Top of Task data

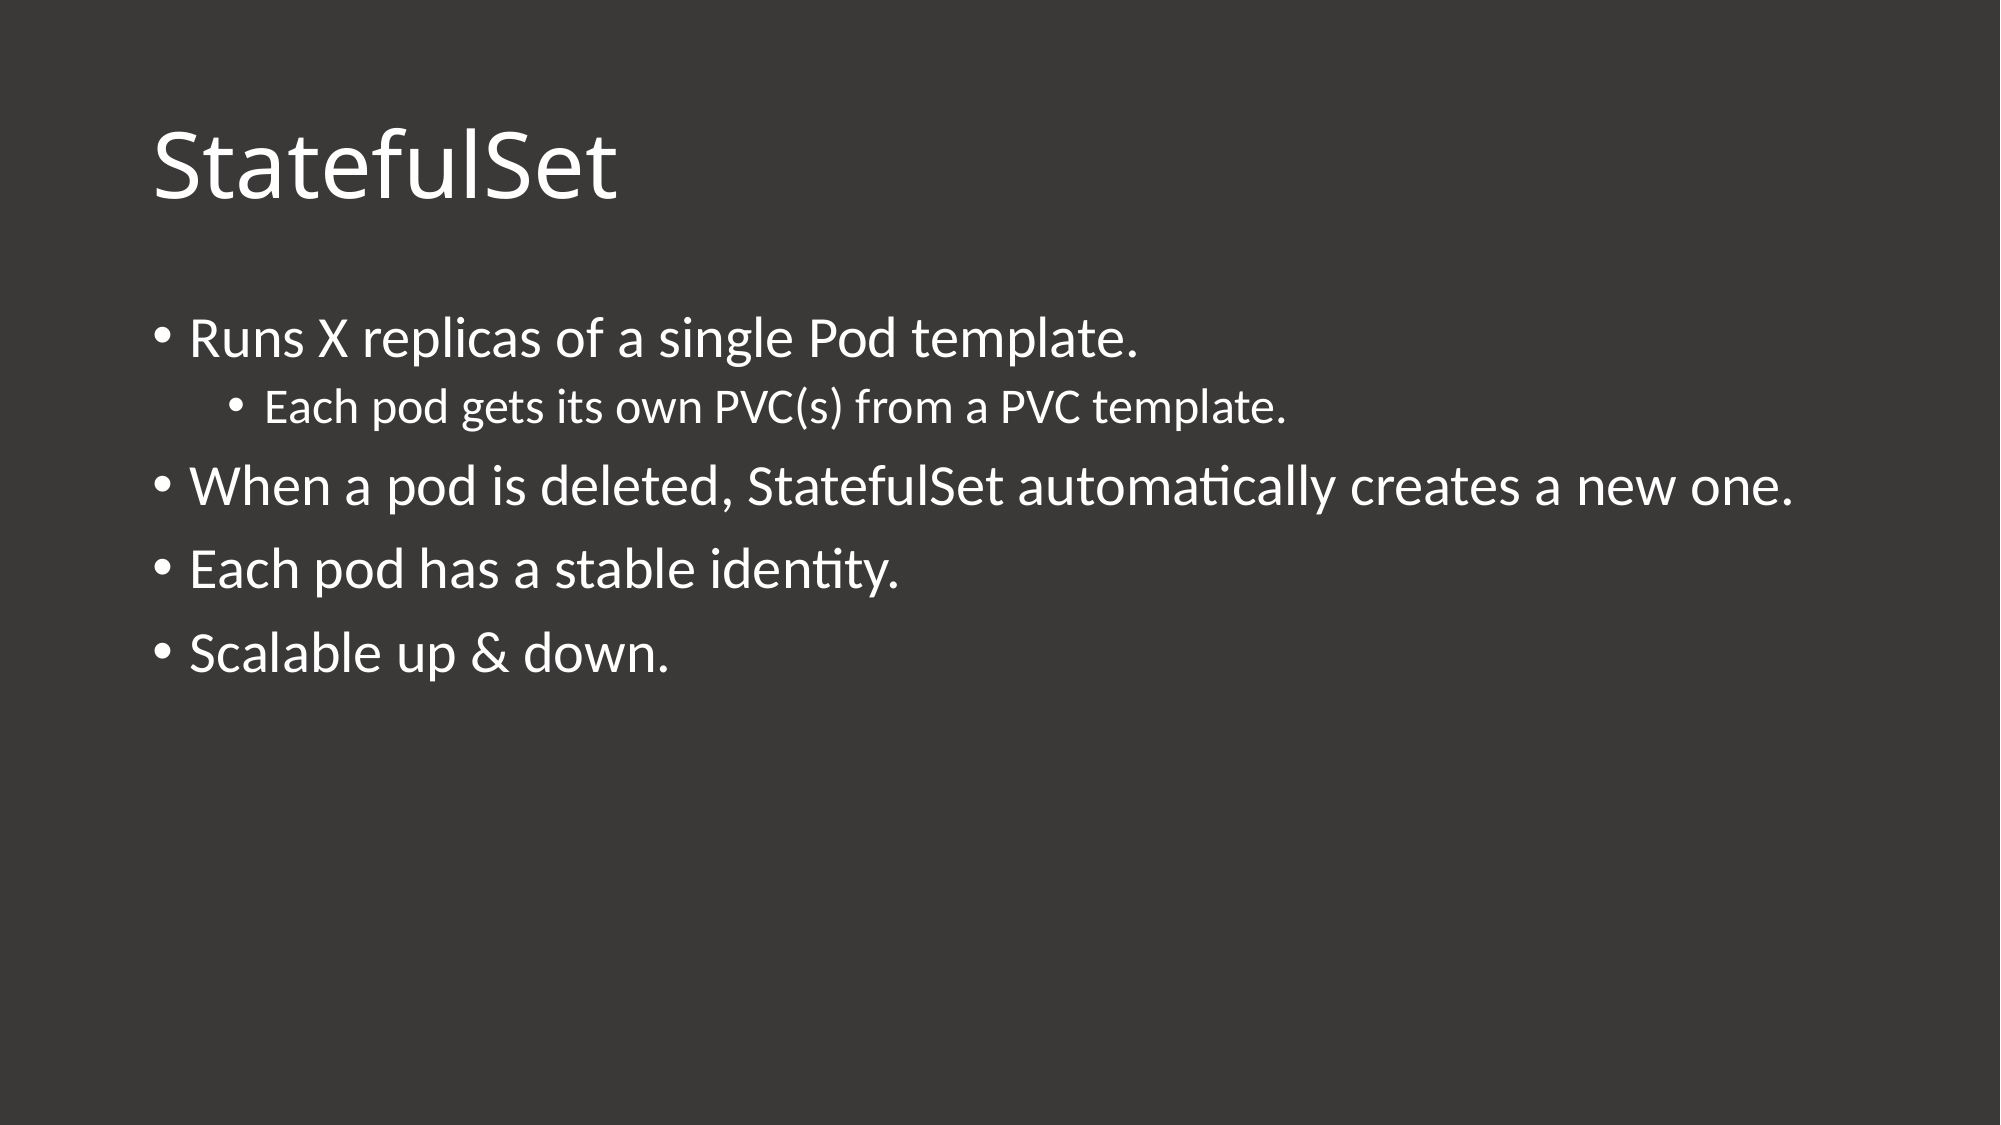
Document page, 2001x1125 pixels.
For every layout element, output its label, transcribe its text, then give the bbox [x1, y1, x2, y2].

list Runs X replicas of a single Pod template. Each pod gets its own PVC(s) from a PVC template. When a pod is deleted, StatefulSet automatically creates a new one. Each pod has a stable identity. Scalable up & down. [137, 299, 1863, 1104]
title StatefulSet [137, 59, 1863, 278]
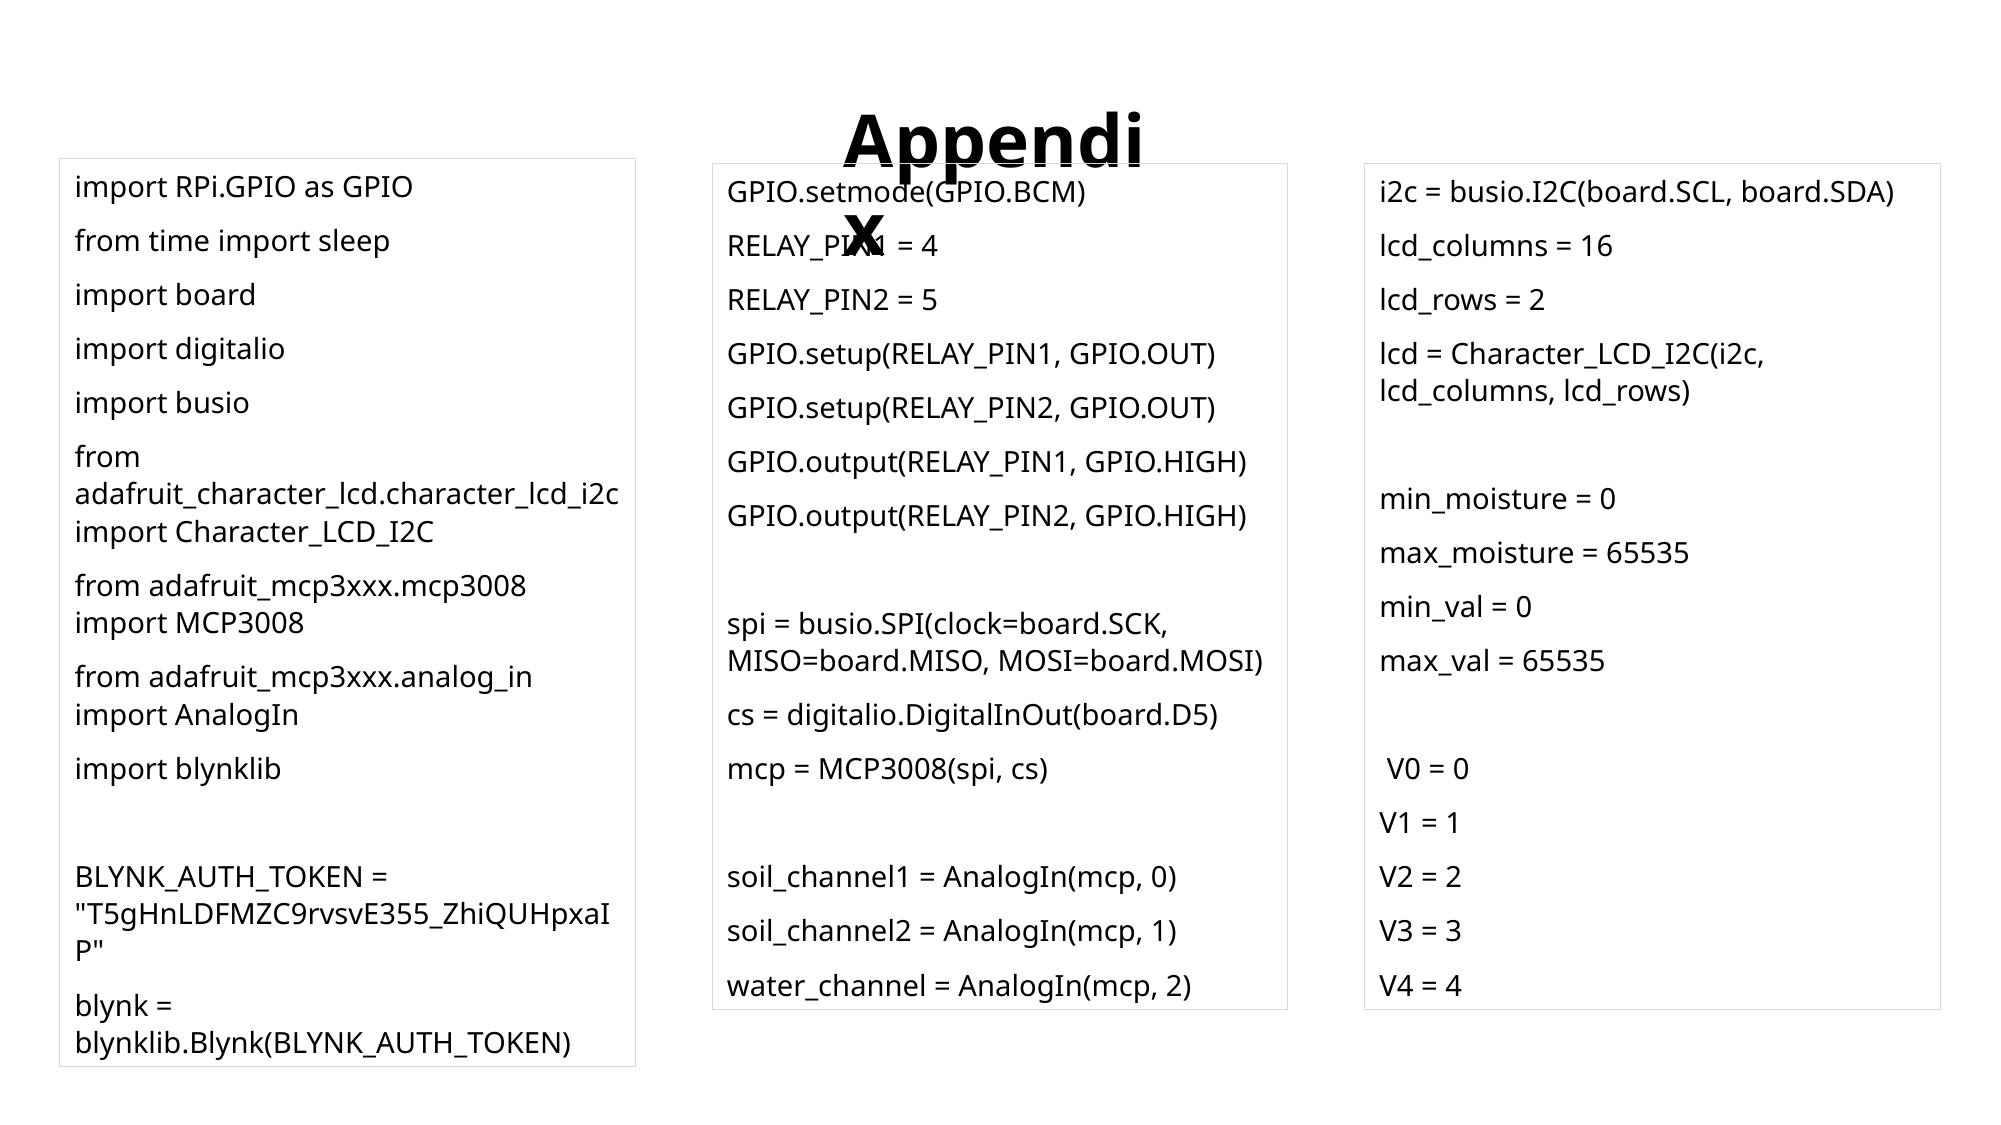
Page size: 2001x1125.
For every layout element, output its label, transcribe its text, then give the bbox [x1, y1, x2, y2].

text_box Appendix [829, 0, 1171, 157]
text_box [59, 157, 1941, 1039]
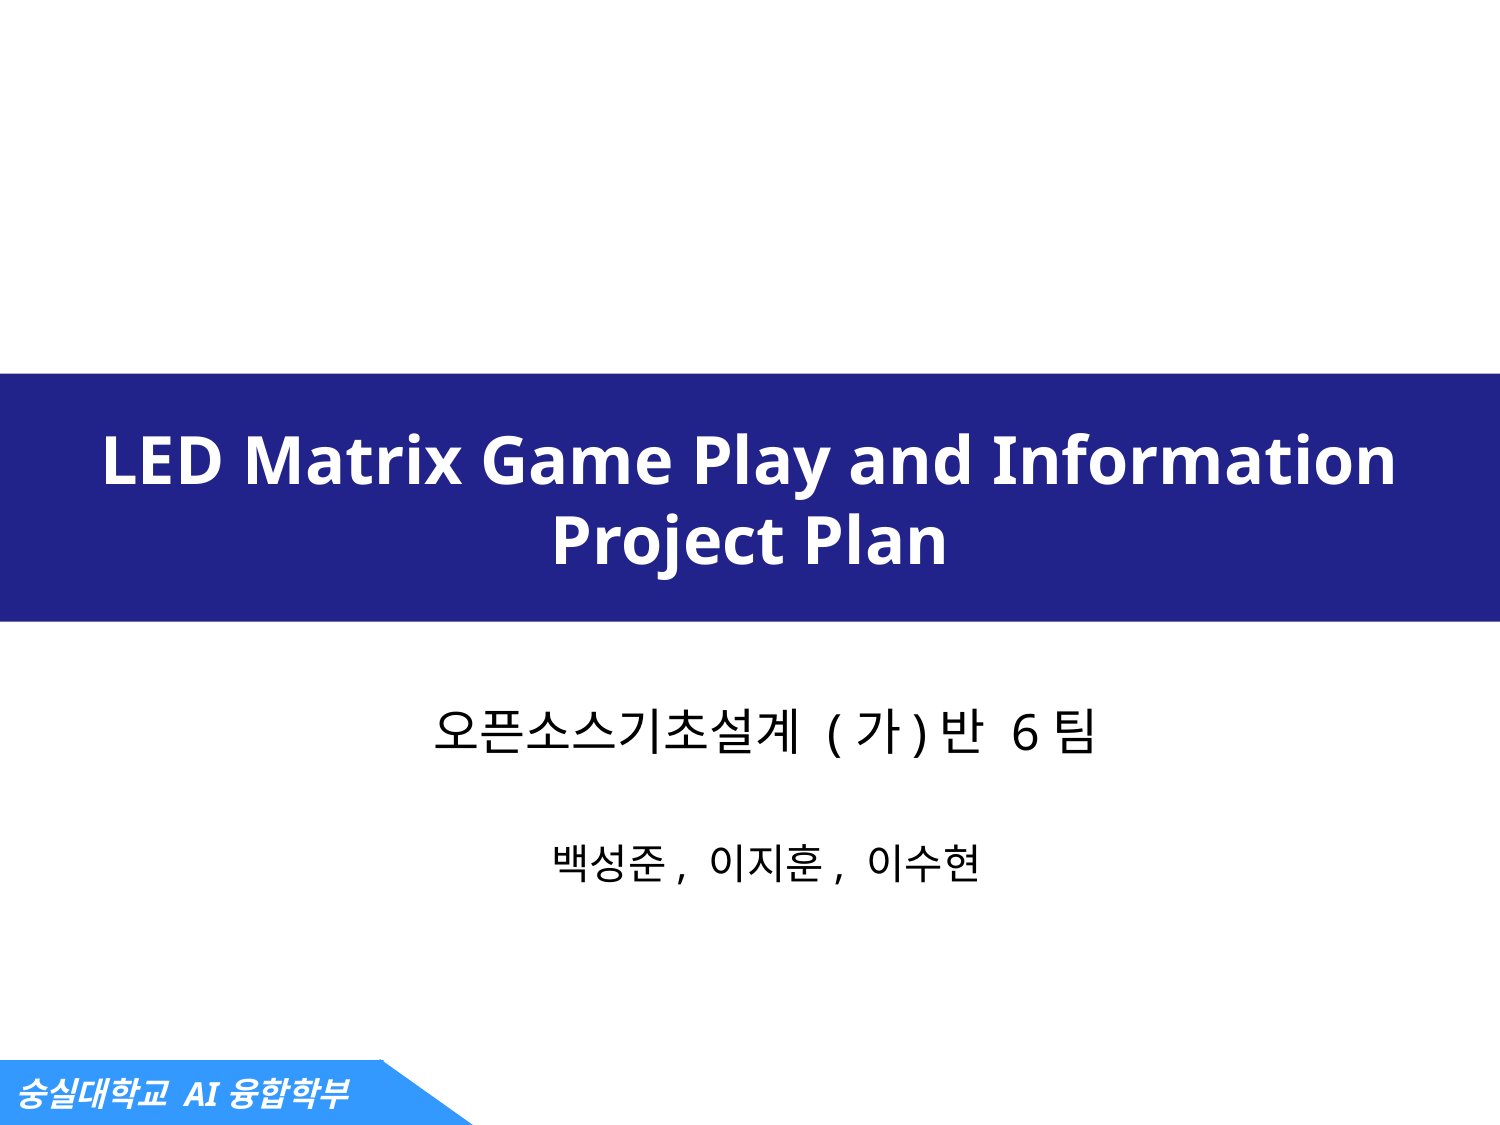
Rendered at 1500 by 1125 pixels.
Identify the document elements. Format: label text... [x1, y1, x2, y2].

subtitle 오픈소스기초설계 (가)반 6팀 백성준, 이지훈, 이수현 [265, 692, 1267, 965]
title LED Matrix Game Play and Information Project Plan [0, 373, 1500, 622]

Bottom of Task data

→ **Problem statement**: Using the listing above, list every line in which the string "pixels" occurs.

→ **Answer space**:
Document page, 2001x1125 pixels.
Rendered at 1500 by 1125 pixels.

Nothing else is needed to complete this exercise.